And still they don't belive me?

How could they hear me say those words

And still they don't believe me?

And if they don't belive me now

Will they ever believe me?

Como podem olhar nos meus olhos

E ainda assim não acreditarem em mim?

Como podem me ouvir dizer essas palavras

E ainda assim não acreditarem em mim?

E se não acreditam em mim agora

Irão um dia acreditar?

Acordou mal humorado como de costume. Banhou-se, vestiu o abrigo de treino, tomou o petit dejéneur (3) frugal de sempre e desceu as longas escadas apressadamente. "Malditas escadas", praguejou em alto e bom som ao passar pela Casa de Capricórnio, fazendo Shura prometer a si mesmo que não trocaria uma única palavra com Aquário naquele dia. E nem em nenhum outro.

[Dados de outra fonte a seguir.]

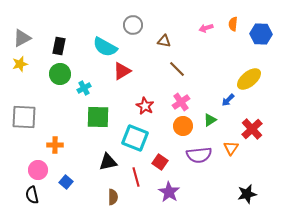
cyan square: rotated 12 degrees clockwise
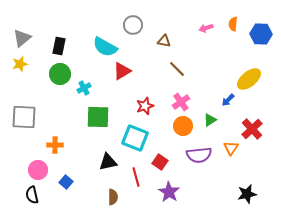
gray triangle: rotated 12 degrees counterclockwise
red star: rotated 24 degrees clockwise
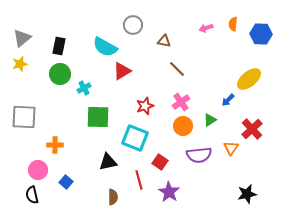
red line: moved 3 px right, 3 px down
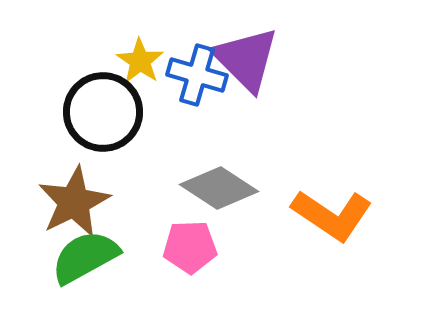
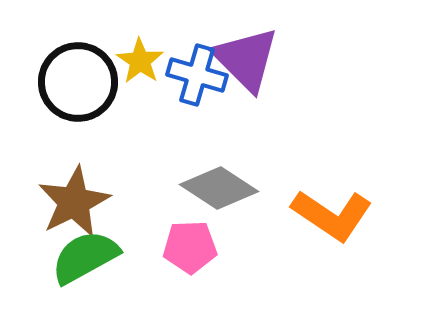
black circle: moved 25 px left, 30 px up
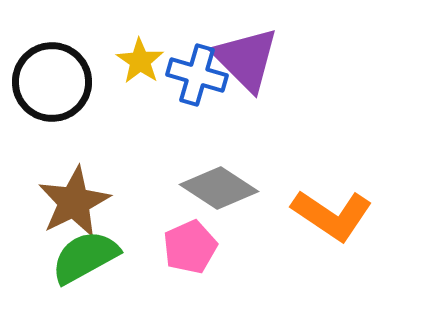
black circle: moved 26 px left
pink pentagon: rotated 22 degrees counterclockwise
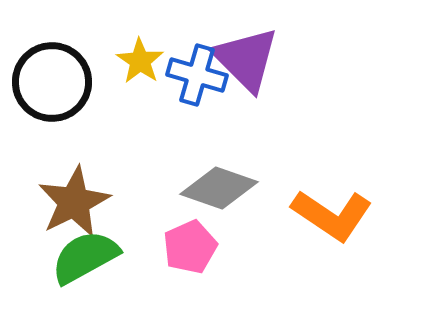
gray diamond: rotated 14 degrees counterclockwise
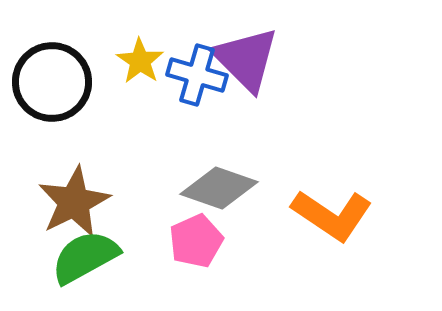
pink pentagon: moved 6 px right, 6 px up
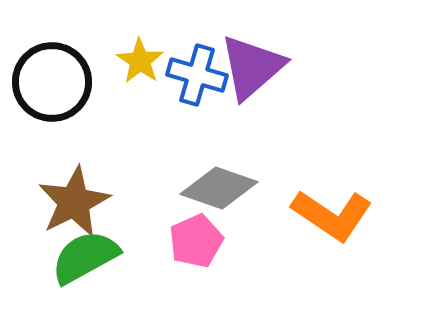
purple triangle: moved 6 px right, 8 px down; rotated 34 degrees clockwise
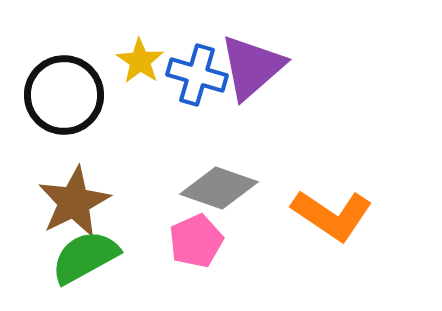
black circle: moved 12 px right, 13 px down
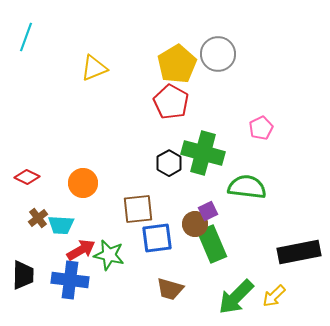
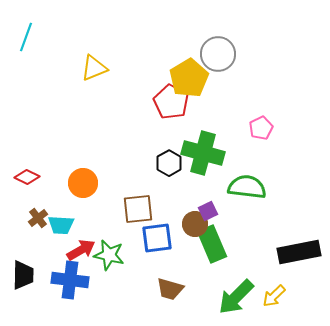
yellow pentagon: moved 12 px right, 14 px down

A manhã foi morosa como todas as outras, embora seu desempenho nos treinamentos viesse crescendo exponencialmente. Lutava com uma força fora do comum, chegando a machucar alguns de seus companheiros. Já deixara Afrodite com hematomas bem feios e até mesmo Aldebaran temia ter de treinar com ele.

A verdade é que Camus sempre fora arredio e distante, mas nunca assim. Nunca desse jeito, nunca tão... cheio de ódio. E Aquário vinha tendo esse comportamento desde três semanas atrás. Desde o dia – fatídico dia – que Milo, bêbado, berrou com toda a força de seus pulmões, em pleno treinamento, seu amor a Camus. Assim. Sem mais nem menos.

Três semanas atrás, o dia começara como todos os outros. E todos agiam exatamente da mesma forma que sempre agiam. Inclusive o atraso de Milo já era de praxe. Fora do comum, entretanto, foi Milo chegar direto de uma noitada, vestindo calças pretas e uma camisa branca meio rasgada, calçando apenas um sapato. Escorpião segurava uma garrafa de vinho meio vazia, e a camisa branca ostentava uma enorme mancha rocha. Os cabelos azuis meio ondulados estavam desgrenhados, e os olhos – duas safiras redondas e brilhantes – demonstravam uma certa loucura naquele dia. E, ainda assim, Milo estava lindo!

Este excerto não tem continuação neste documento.